= Major League Baseball logo =

The Major League Baseball logo

The Major League Baseball logo was designed by Jerry Dior in 1968 and was included on all on-field uniforms of Major League Baseball (MLB) employees beginning in the 1969 season.

==Creation==
The logo was created in a single afternoon. Contrary to popular belief, the silhouette was not modeled on Hall of Famer Harmon Killebrew, or any specific player but was drawn with reference to photographs of several players. The silhouette was chosen specifically because of its ambiguity: the batter could be right- or left-handed and of any ethnic background.

The MLB "Batter" logo was commissioned by the Major League Baseball Centennial Committee, and was introduced by the new Baseball Commissioner, Bowie Kuhn, to be used in preparations for, and celebration of, the 1869–1969 Professional Baseball Centennial Celebration held July 21, 1969, in Washington, DC.

The first MLB "Batter" logo official colors were royal blue, white and red from left to right. In 2019, dark blue replaced royal blue as one of the colors along with white and red as the current logo. The logo also appears on the annual All-Star Game with the host city and year along with the World Series.

For many years, the authorship of the logo was a matter of some dispute as two graphic designers laid claim to creating the piece: Jerry Dior (working for the marketing firm of Sandgren & Murtha) and James Sherman, a comic book illustrator. In November 2008, ESPN writer Paul Lukas managed to clear the matter up and Dior's authorship is no longer in doubt. Upon being informed that the logo had been used by the MLB starting in 1968, Sherman declared:

That's not my logo, and I was totally unaware that it existed... The logo I created was very similar, but I designed it in the early 1980s. All I can say is that I was so sports-unaware that I didn't know about the earlier logo. I feel like a total idiot now that I didn't know about it. I'm flabbergasted.
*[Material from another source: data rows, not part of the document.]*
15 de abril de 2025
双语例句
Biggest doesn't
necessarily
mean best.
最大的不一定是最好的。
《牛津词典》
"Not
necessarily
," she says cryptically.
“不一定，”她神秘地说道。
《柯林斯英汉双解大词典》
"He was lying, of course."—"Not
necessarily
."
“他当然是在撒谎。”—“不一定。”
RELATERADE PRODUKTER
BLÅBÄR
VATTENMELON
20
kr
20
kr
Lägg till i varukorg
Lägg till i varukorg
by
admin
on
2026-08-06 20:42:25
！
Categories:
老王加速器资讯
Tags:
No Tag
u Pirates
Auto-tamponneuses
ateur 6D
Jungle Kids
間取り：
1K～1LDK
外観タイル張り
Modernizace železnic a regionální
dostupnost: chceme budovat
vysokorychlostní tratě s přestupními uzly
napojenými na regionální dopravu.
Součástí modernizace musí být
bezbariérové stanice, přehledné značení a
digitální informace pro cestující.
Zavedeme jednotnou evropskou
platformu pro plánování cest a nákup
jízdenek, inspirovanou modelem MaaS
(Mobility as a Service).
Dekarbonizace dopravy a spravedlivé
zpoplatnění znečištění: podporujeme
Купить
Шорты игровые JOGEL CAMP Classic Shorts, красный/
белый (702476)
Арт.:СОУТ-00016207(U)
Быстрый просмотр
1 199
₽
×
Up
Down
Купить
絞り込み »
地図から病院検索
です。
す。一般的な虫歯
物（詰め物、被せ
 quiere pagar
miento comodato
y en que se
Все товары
==Popularity and influence==
The logo has not been changed in the years since its adoption, except for small variations in the shades of blue and red, and that individual teams sometimes alter the coloring to match their uniform colors. Since its adoption, the basic model of an athlete (or equipment used for the sport) in silhouette flanked by red and blue color blocks has also been incorporated in the logos of the National Basketball Association (with Jerry West as its player model), Minor League Baseball, Women's National Basketball Association, Arena Football League, U.S. Figure Skating, Hockey Canada, American Hockey League, National Women's Soccer League, PGA Tour, National Lacrosse League, Indy Racing League, and Major League Gaming. It has also been parodied in Major League Eating.

Alan Siegel, who oversaw Dior's logo, deliberately based his NBA logo design on MLB's in 1969 because NBA Commissioner J. Walter Kennedy wanted a family relationship between the sports seen as being All-American.